The truth, then, sits somewhere uncomfortable. Perron was right that ignoring breaks corrupts the test. Zivot and Andrews were right that hunting for breaks corrupts it too, in the opposite direction. Neither position gives you a clean answer, and the honest conclusion is that with the data available, we do not confidently know whether many macro series wander or revert. That is unsatisfying and it is also probably correct.
Why it mattered
- It is the definitive demonstration of data snooping in time-series testing. The critical values change because you searched. That is the whole lesson, stated with total clarity in a setting where you can compute exactly how much it matters.
- It became the standard break test. The Zivot-Andrews test is a built-in function in econometrics packages and is the default when you suspect a break but do not want to nominate its date.
- The lesson generalises to every backtest ever run. This is why the paper belongs on a quant's reading list rather than only an economist's.

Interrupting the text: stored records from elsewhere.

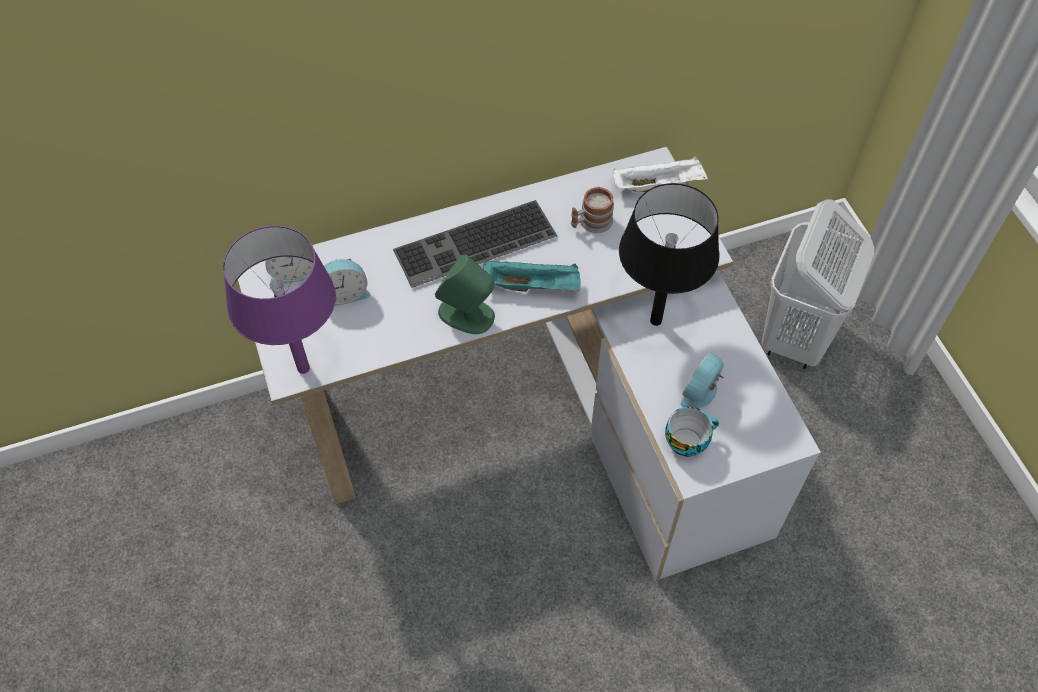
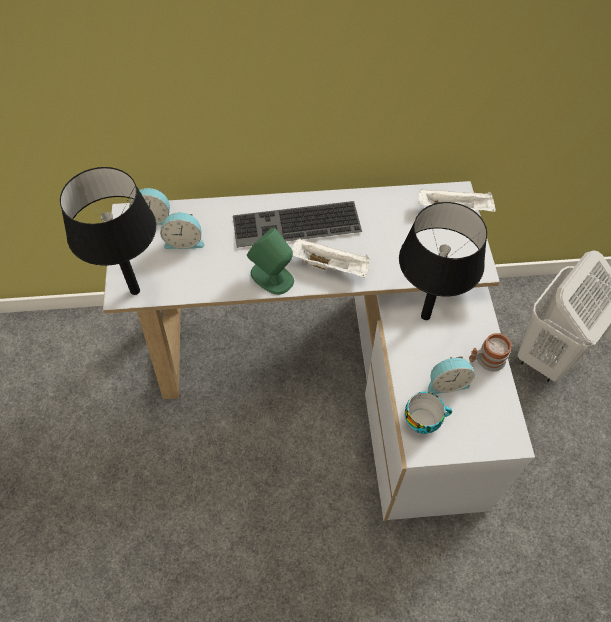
camera: 15 degrees right, 0 degrees up
(303, 368) = (134, 290): purple table lamp -> black table lamp
(532, 285) = (331, 266): turquoise tray -> white tray
(591, 223) = (392, 227): mug -> mug (486, 360)
(702, 392) = (447, 382): alarm clock -> alarm clock turned 150 degrees counterclockwise

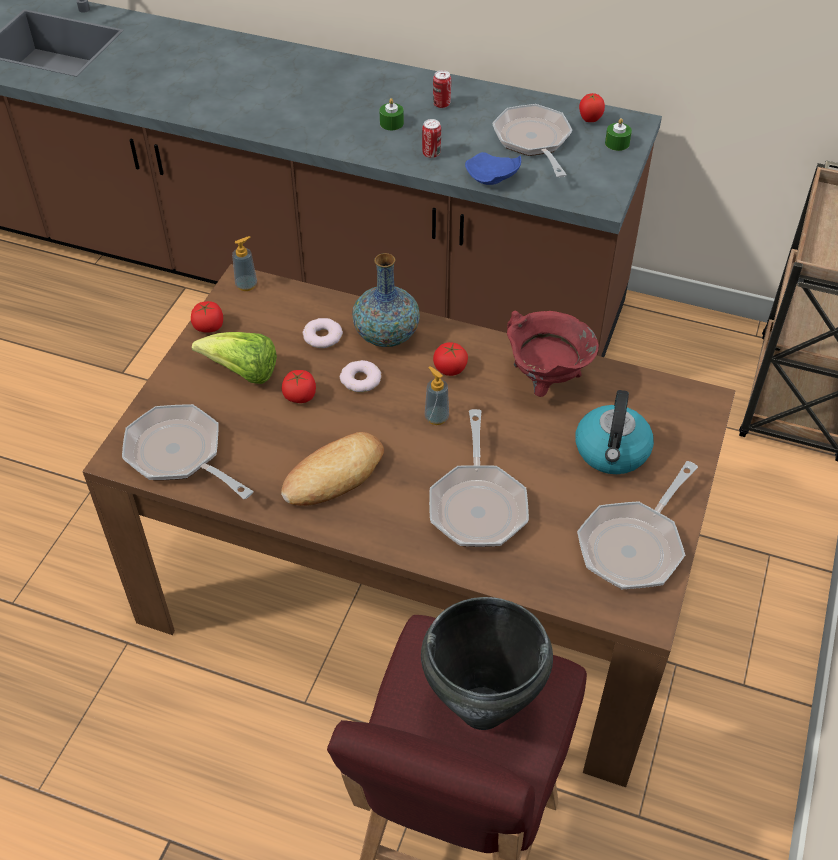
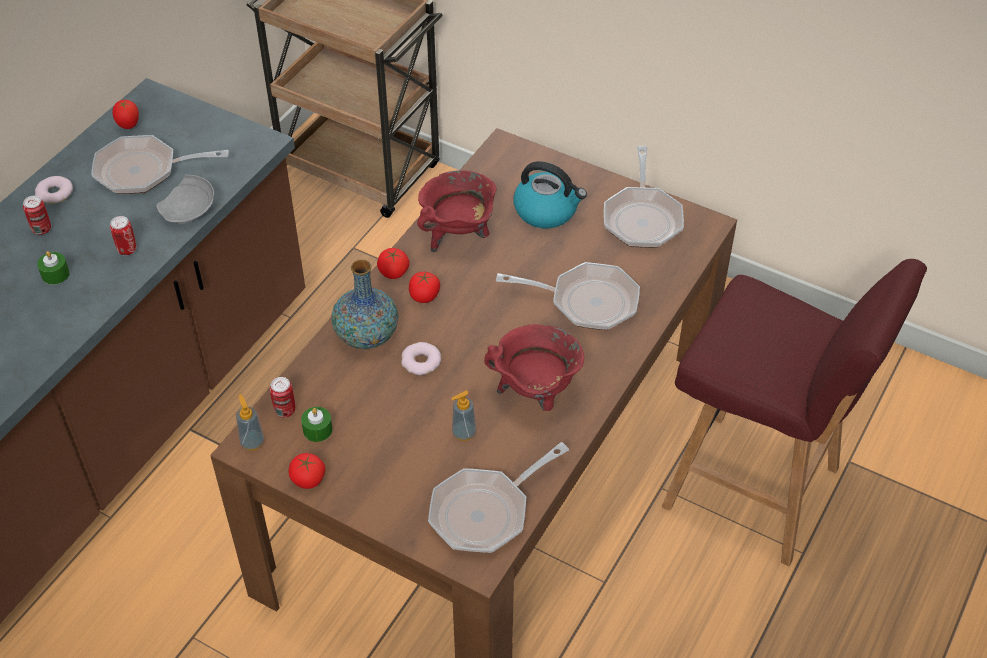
camera: 80 degrees left, 0 degrees up
(242, 373) = (385, 454): lettuce -> none
(285, 298) = (285, 410): none -> can
(300, 396) = (430, 410): tomato -> tomato (393, 272)
(322, 336) = (352, 385): donut -> donut (54, 193)
(334, 475) = (535, 393): bread -> red cooking pot
(436, 417) = (482, 314): soap dispenser -> soap dispenser (463, 433)
(483, 709) = (777, 331): black cooking pot -> none
(492, 178) = (189, 210): blue plate -> grey plate
(617, 143) = (175, 115): green candle -> green candle (317, 430)
(634, 545) = (642, 217): frying pan -> frying pan turned 45 degrees clockwise

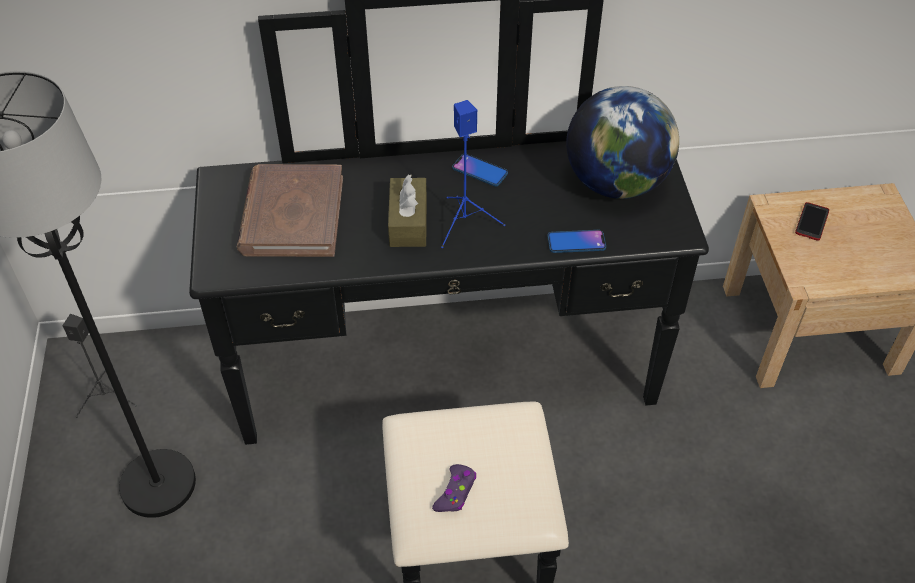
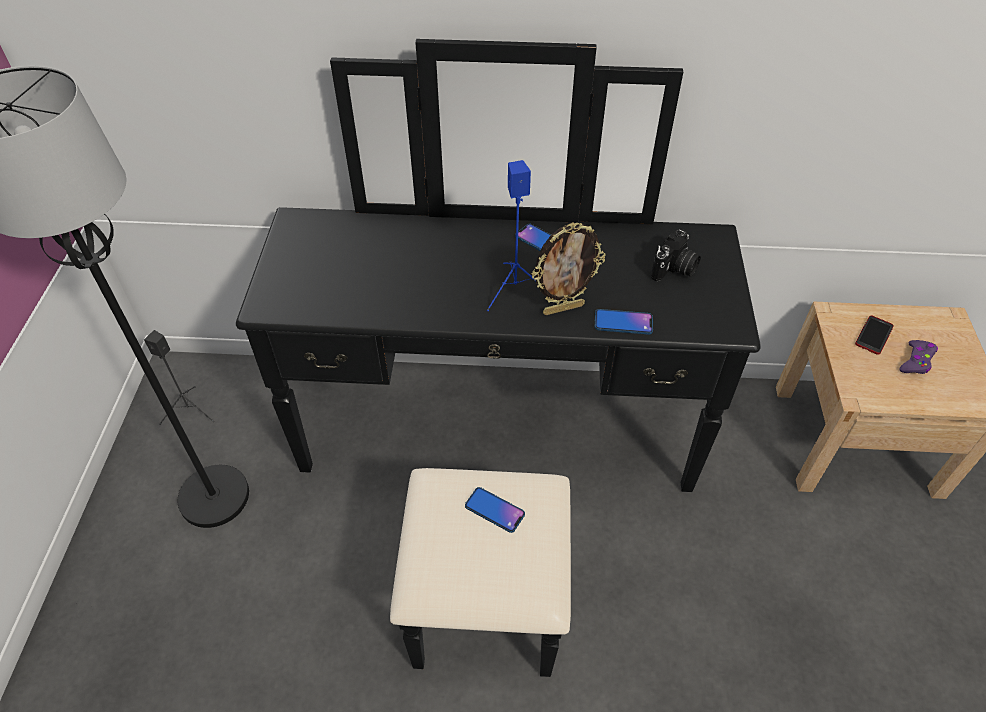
camera: 10 degrees right, 0 degrees up
(292, 215) = (351, 262): brown book -> none
(408, 222) = (460, 282): brown tissue box -> none
(455, 492) = (463, 558): purple game controller -> purple game controller (916, 361)
(476, 443) = (494, 510): none -> phone
(515, 235) = (563, 308): none -> picture frame
(616, 183) = (675, 269): globe -> camera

When you scan a hundred parameter settings and report the best Sharpe ratio, you are Perron nominating 1929. When you scan for the best entry threshold, the best lookback window, the best universe filter, and then report a t-statistic computed as though you had chosen those blindly, you are painting a bullseye around your bullet holes. The correct response is not to stop searching. It is to raise the bar in proportion to how hard you searched. That principle, spelled out here in 1992, is the same principle behind the deflated Sharpe ratio and every other modern multiple-testing correction in finance.
The honest limitations
- It still allows only one break. If the series has two or three genuine regime changes, the single-break framework is still misspecified. Bai and Perron later tackled the multiple-break case.
- The alternative hypothesis is asymmetric in an awkward way. In the standard Zivot-Andrews setup, the break is permitted under the "stationary" alternative but not under the "random walk" null. If the truth is a random walk with a break, the test can behave strangely and reject when it should not. Later work refined this.
- Estimated break dates are noisy. The test gives you a most-likely break date, but the uncertainty around that date can be enormous, especially when the break is small. Treating the estimated date as if it were known is a fresh version of the same original sin.
- Power is low, as always. Making the critical values stricter is the right thing to do, and it necessarily makes the test less able to detect real effects. There is no free lunch here: honesty about your search costs you sensitivity. That is a trade you should make, but it is a trade.
- It does not help in real time. The test scans the whole sample to find the break. A trader in the middle of a possible regime change has no future data to scan.
The one-line takeaway
Zivot and Andrews showed that choosing where to look for a break after examining the data is a form of cheating that quietly guarantees you will find one, and their fix, let the test search everywhere but raise the bar in proportion to the search, is the same discipline every honest backtest requires and almost no backtest applies.